Mathematical modeling approach of cancer immunoediting reveals new insights in targeted-therapy and timing plan of cancer treatment

Abstract

Mathematical modeling was shown to be a powerful tool to describe immune system-cancer dynamics and specifically immunoediting. Here, we used a system of two ordinary differential equations to investigate the fate of the tumor through the three main phases of cancer immunoediting: elimination phase (elimination of cancer cells by the immune system), dormancy phase (equilibrium between tumor growth and immune system response), and escape phase (escape of cancer cells and growth of tumor). The role of the tumor growth rate, tumor immunogenic properties (immunogenicity or immunosuppressive effects), and tumor accessibility for the immune system were evaluated. The results show that decreasing the growth rate and increasing accessibility of the tumor for the immune system may help immunogenic tumors to survive elimination and become dormant; dormant tumors may wake up later on, causing tumor escape and growth.
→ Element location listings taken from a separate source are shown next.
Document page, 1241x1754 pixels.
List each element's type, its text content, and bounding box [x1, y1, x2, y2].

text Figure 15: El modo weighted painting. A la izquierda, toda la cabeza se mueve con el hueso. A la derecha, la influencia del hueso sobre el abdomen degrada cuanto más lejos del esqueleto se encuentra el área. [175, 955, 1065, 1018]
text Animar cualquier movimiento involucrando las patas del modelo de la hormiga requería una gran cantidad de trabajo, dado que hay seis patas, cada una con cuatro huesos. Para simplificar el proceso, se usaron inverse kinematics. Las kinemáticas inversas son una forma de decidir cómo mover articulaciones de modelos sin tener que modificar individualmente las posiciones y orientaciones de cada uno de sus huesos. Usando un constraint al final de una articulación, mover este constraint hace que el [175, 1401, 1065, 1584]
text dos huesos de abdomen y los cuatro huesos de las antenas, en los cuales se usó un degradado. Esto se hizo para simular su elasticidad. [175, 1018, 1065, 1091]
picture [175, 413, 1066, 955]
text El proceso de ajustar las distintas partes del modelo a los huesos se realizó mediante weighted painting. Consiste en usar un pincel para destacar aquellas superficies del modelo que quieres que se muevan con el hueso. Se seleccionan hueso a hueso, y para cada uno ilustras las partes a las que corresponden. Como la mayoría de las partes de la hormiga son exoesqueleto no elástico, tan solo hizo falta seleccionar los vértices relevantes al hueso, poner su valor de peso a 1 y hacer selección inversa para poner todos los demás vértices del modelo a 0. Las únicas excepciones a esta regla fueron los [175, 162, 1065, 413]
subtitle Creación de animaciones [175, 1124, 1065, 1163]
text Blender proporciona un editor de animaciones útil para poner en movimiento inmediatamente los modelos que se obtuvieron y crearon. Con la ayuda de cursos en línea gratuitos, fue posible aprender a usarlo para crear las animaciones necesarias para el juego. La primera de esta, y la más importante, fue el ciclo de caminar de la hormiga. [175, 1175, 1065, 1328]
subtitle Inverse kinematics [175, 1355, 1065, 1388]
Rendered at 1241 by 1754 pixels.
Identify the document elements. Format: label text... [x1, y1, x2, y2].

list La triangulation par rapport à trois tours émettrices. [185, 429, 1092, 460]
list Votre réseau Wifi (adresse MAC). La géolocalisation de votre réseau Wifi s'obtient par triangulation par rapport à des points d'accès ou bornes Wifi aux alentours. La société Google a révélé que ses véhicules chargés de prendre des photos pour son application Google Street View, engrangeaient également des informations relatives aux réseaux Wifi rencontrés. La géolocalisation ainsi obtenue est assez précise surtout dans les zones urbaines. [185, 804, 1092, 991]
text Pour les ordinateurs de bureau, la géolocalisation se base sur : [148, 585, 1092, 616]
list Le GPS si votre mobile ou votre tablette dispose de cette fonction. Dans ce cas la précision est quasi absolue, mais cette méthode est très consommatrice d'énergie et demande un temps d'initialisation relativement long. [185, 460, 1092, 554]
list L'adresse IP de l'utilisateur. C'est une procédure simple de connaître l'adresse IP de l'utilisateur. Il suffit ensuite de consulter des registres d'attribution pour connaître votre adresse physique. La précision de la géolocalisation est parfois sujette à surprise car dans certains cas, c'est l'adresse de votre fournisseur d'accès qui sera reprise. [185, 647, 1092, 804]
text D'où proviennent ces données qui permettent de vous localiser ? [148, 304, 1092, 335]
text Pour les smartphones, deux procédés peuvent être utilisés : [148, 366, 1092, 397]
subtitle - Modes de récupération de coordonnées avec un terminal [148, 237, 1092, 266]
The model also indicated that the synchronization of immune response and tumor growth is a key factor for successful tumor elimination. Simulation results for the fate of the residual tumor cells after surgical tumor resection, revealed the importance of timing in adjuvant targeted-therapy: a too late or a too early start of targeted therapy may result in tumor escape or tumor dormancy, respectively, while start at an intermediate timing results in the elimination of the tumor. Results of this simulation are corroborated with experimental and clinical observations.